● **ACTIVITY**: Keyword search on "from": report each line of the records that contains it.

● **SUPPLIED DATA**:
━━━━━━━━━━━━━━━━━━━━━━━━━━━━━━
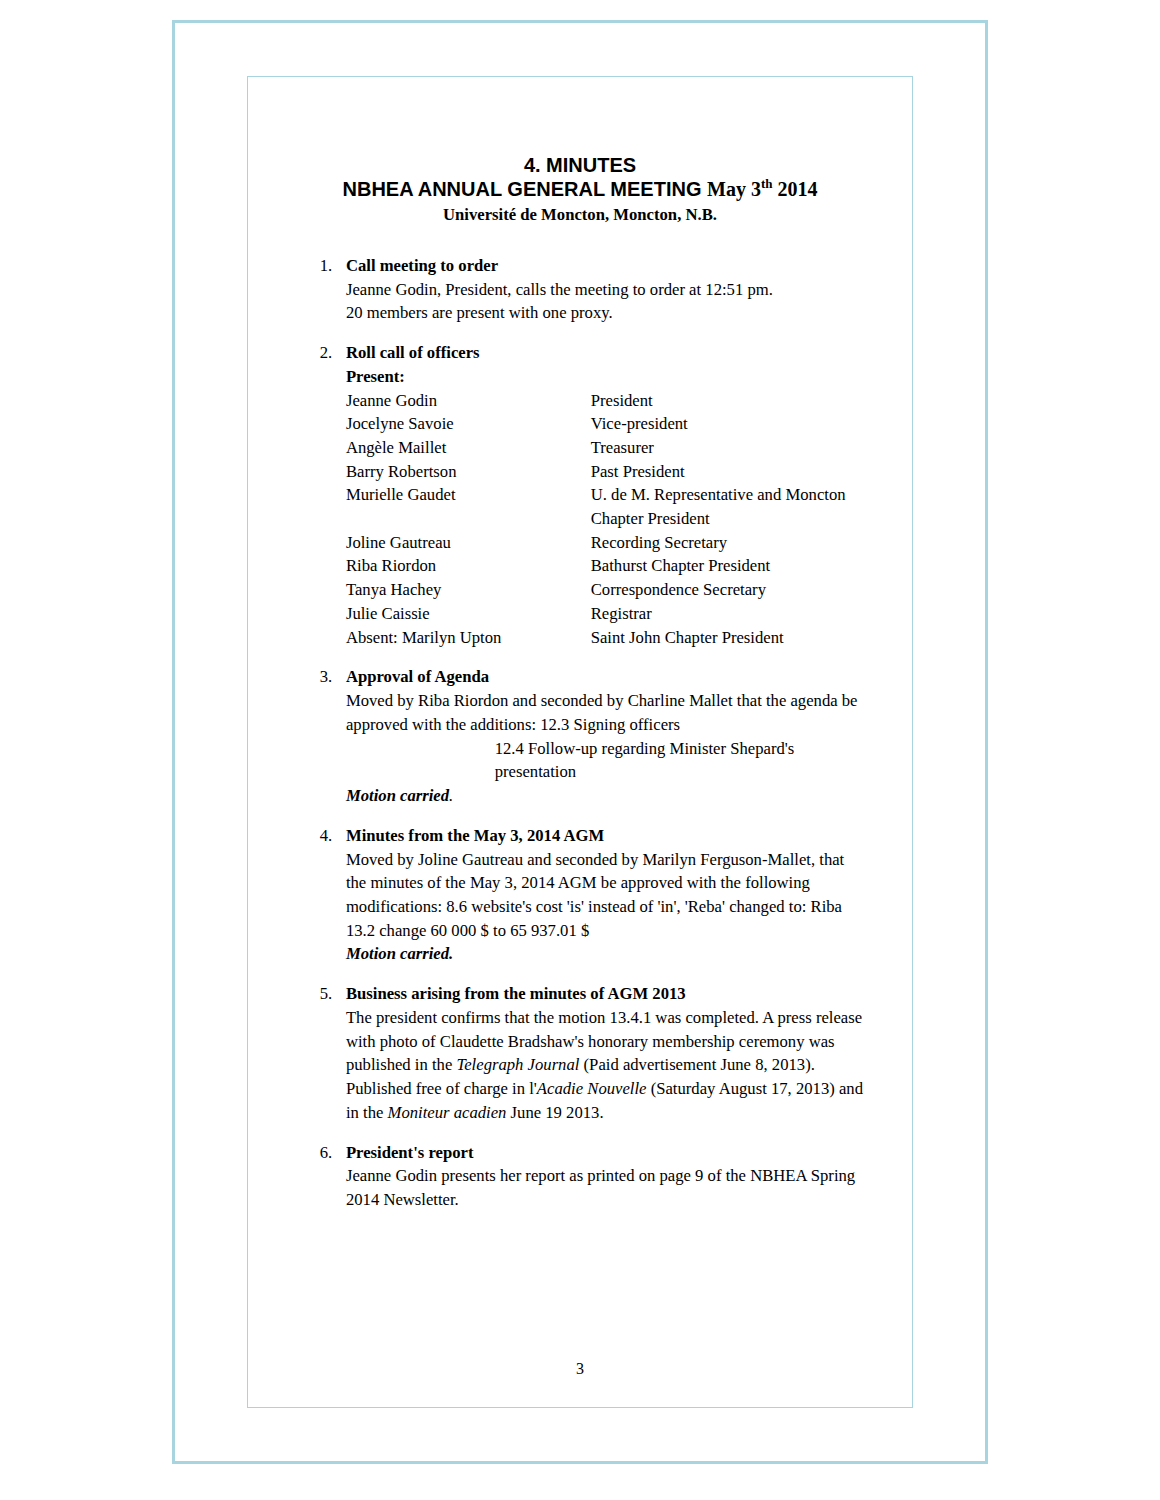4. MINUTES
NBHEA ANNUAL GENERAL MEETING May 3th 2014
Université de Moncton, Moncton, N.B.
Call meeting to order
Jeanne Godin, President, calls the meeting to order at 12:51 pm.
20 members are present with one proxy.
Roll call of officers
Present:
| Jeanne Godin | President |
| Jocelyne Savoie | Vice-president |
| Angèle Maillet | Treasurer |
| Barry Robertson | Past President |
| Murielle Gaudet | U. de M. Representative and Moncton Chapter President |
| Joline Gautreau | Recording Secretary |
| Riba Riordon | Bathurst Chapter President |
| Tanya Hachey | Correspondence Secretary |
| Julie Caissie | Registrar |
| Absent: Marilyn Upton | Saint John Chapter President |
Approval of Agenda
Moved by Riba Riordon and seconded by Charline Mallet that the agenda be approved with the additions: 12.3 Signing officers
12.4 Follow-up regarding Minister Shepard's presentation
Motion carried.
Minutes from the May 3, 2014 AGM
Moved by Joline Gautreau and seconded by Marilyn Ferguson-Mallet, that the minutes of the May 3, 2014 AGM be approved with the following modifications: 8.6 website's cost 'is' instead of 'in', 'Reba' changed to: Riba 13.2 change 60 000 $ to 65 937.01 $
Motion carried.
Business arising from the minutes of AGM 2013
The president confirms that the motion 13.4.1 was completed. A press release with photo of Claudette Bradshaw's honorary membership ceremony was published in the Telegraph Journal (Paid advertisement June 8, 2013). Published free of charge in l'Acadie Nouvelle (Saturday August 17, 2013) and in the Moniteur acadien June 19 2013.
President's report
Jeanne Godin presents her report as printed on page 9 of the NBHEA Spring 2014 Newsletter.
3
━━━━━━━━━━━━━━━━━━━━━━━━━━━━━━
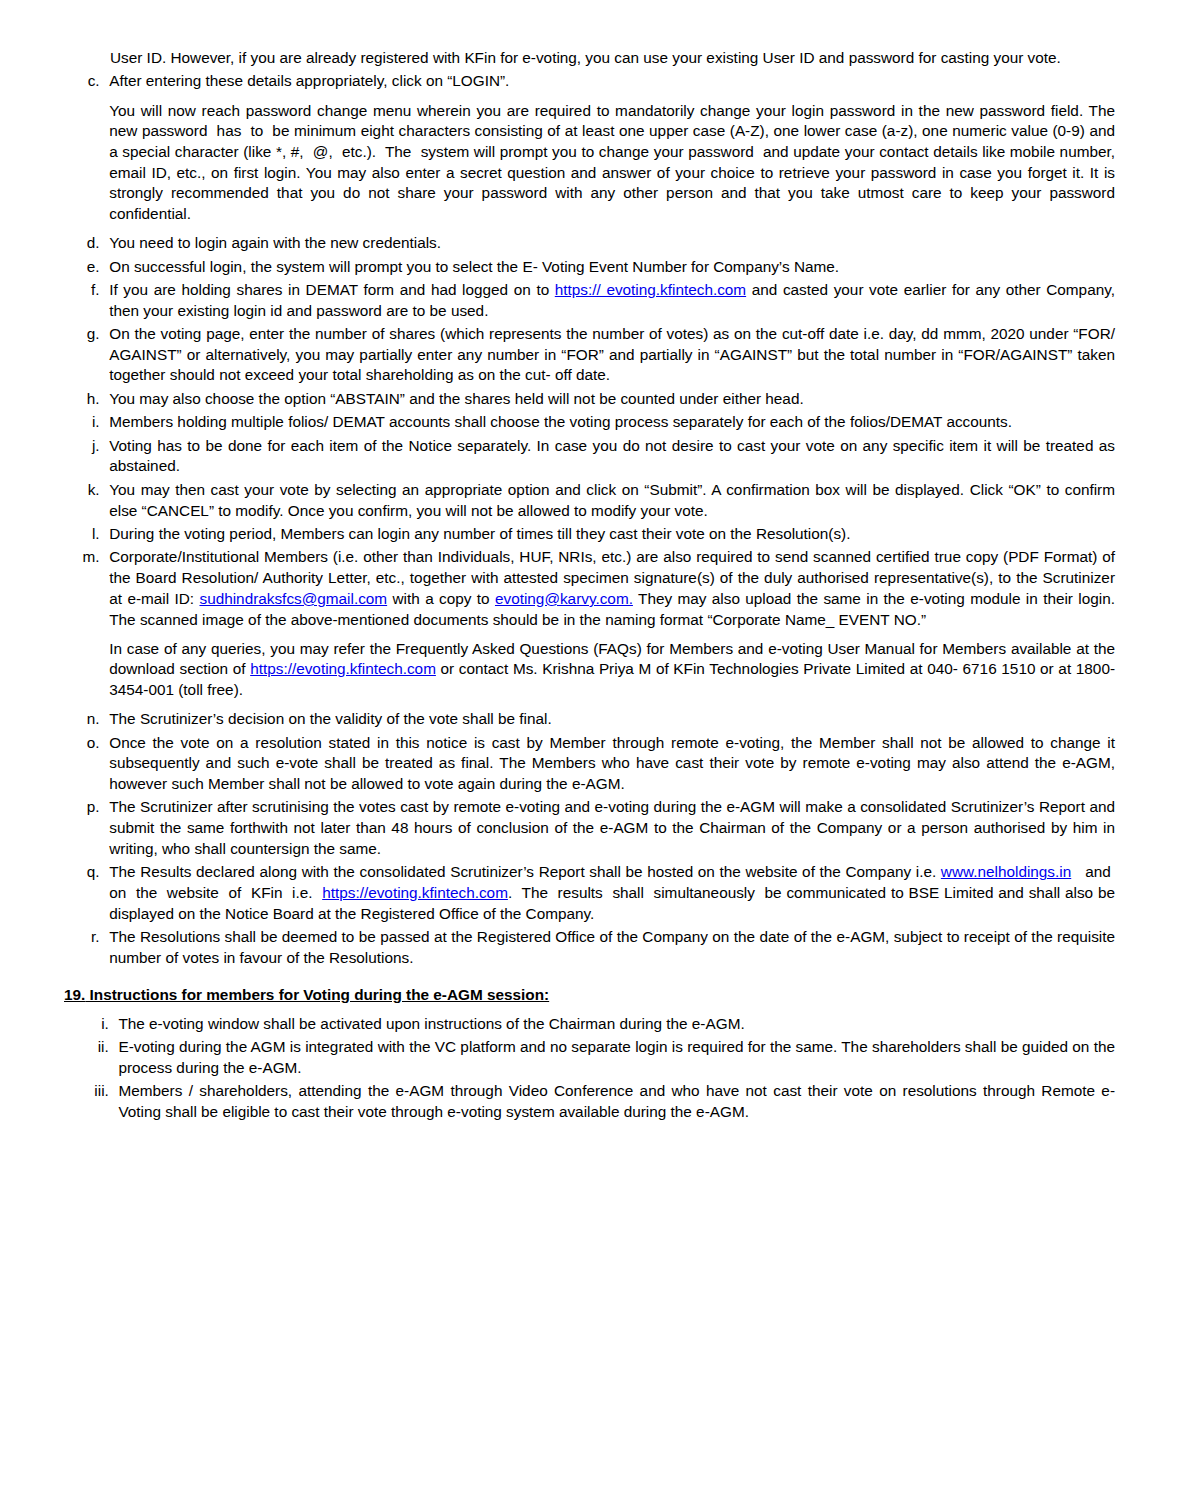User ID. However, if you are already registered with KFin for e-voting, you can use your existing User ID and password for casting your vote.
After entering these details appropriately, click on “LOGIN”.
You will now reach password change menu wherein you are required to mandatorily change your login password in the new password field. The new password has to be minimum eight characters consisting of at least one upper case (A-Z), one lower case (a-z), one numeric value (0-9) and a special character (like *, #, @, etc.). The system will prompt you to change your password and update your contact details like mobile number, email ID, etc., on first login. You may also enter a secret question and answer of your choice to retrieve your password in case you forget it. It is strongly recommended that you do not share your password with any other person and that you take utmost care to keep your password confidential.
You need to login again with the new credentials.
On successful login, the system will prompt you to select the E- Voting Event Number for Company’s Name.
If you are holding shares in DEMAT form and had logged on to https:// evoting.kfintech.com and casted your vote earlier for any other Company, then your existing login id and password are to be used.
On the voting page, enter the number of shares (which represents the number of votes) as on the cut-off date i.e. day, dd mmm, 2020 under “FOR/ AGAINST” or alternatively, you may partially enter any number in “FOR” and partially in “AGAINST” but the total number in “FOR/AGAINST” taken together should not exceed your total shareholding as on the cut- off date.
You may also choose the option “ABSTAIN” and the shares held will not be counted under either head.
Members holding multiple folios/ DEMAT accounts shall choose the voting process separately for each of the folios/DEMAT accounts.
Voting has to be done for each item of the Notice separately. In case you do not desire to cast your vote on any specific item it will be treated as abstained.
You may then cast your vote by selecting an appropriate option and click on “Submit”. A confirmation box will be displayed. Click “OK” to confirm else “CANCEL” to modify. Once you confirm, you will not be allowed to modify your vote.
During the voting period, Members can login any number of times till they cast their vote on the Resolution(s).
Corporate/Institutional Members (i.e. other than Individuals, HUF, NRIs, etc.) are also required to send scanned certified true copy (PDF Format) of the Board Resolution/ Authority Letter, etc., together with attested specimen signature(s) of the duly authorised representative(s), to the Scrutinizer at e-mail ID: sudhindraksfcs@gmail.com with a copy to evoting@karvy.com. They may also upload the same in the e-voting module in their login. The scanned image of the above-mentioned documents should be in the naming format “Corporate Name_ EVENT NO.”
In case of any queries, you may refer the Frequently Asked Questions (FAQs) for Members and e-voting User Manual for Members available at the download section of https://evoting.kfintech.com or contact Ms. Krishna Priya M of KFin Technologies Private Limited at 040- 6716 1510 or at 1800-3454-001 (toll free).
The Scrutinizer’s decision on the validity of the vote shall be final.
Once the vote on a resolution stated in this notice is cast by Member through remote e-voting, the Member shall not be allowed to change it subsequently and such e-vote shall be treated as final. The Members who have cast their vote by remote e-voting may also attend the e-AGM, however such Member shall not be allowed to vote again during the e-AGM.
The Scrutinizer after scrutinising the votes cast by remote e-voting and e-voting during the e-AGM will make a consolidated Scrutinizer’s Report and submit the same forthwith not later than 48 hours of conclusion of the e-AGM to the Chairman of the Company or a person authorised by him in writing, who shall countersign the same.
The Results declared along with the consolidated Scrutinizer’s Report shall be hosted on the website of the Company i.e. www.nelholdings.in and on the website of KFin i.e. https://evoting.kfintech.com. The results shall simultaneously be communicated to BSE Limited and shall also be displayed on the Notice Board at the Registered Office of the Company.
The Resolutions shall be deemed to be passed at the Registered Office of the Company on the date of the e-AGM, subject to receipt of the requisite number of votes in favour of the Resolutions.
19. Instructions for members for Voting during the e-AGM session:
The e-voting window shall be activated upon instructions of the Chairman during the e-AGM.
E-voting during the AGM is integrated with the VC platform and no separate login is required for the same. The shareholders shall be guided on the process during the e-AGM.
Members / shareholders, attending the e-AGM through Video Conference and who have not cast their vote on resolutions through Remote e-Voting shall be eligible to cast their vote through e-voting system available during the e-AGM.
━━━━━━━━━━━━━━━━━━━━━━━━━━━━━━
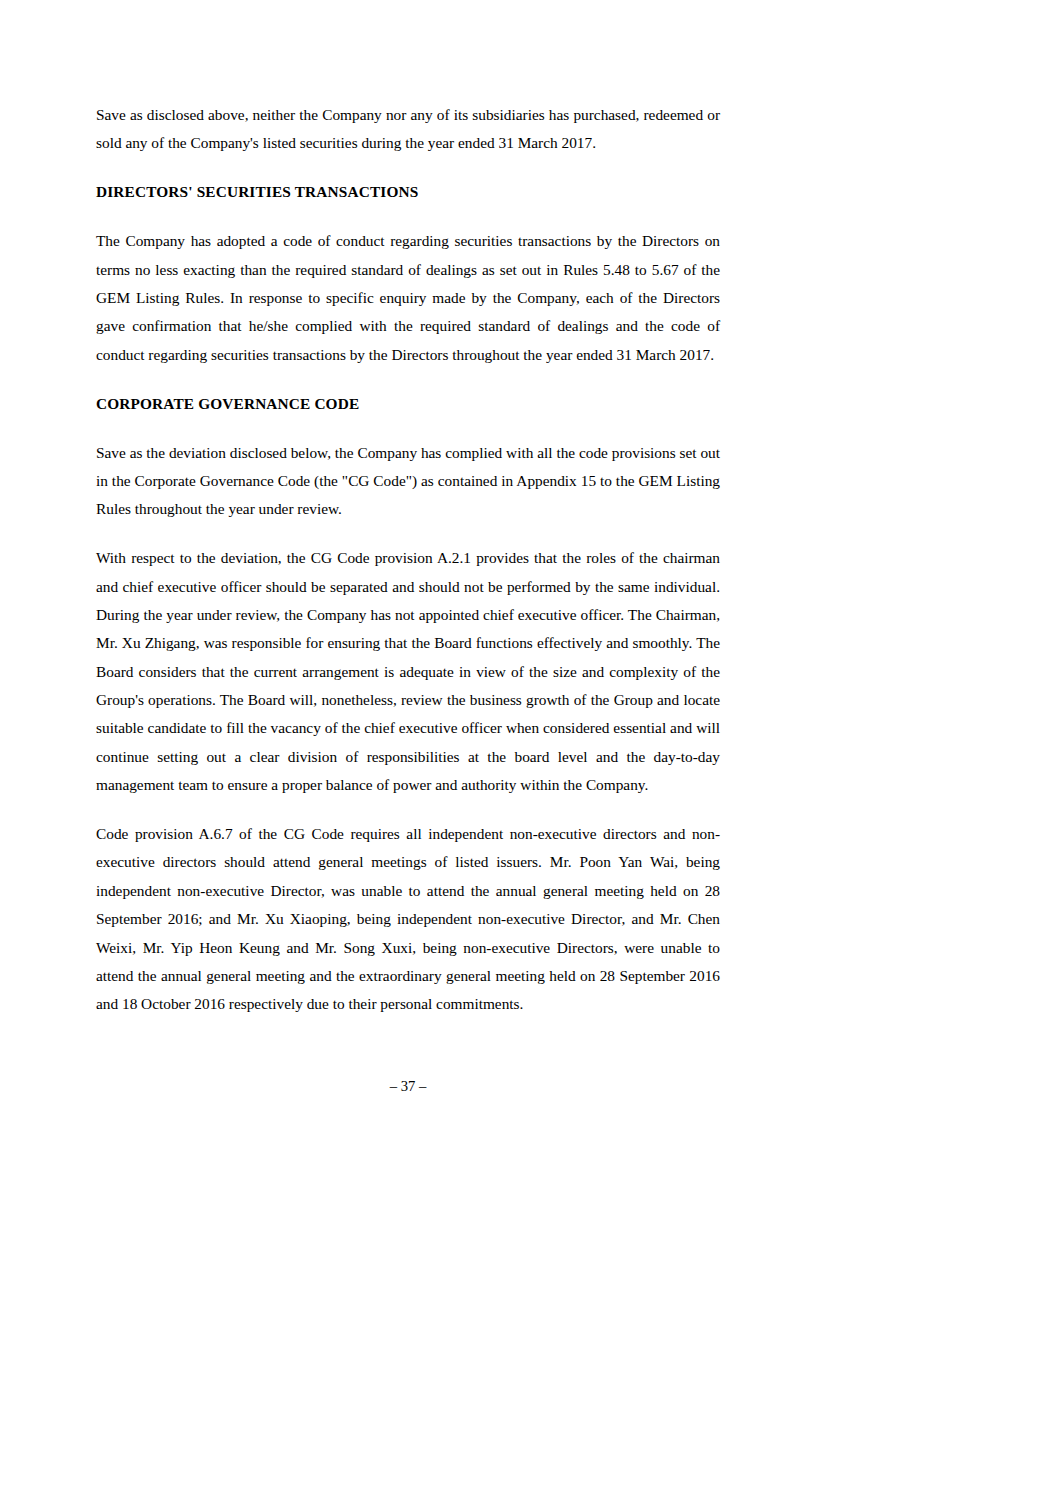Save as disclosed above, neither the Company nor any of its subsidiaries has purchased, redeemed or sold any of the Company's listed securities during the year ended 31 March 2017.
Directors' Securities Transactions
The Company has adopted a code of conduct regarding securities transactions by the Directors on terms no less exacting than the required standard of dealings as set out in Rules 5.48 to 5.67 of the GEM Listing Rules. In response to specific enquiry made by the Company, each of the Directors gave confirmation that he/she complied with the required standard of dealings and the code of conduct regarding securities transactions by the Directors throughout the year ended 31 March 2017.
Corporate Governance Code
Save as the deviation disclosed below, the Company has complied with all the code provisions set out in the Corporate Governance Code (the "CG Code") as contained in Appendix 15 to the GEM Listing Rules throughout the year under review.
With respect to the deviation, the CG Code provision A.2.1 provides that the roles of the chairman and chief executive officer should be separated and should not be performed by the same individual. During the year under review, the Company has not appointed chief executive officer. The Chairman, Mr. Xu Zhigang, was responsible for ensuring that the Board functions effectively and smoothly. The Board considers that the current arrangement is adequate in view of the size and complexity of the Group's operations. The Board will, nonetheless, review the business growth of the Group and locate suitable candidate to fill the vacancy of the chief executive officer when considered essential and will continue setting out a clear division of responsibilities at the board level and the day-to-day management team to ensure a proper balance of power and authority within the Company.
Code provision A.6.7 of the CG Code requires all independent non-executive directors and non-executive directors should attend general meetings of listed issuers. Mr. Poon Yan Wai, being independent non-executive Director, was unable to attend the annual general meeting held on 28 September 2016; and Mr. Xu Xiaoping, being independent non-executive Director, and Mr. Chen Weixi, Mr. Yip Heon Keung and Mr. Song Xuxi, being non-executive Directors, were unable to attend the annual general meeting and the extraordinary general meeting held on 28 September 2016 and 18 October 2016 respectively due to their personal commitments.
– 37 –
━━━━━━━━━━━━━━━━━━━━━━━━━━━━━━
● **TASK OUTPUT**:
Minutes from the May 3, 2014 AGM
Business arising from the minutes of AGM 2013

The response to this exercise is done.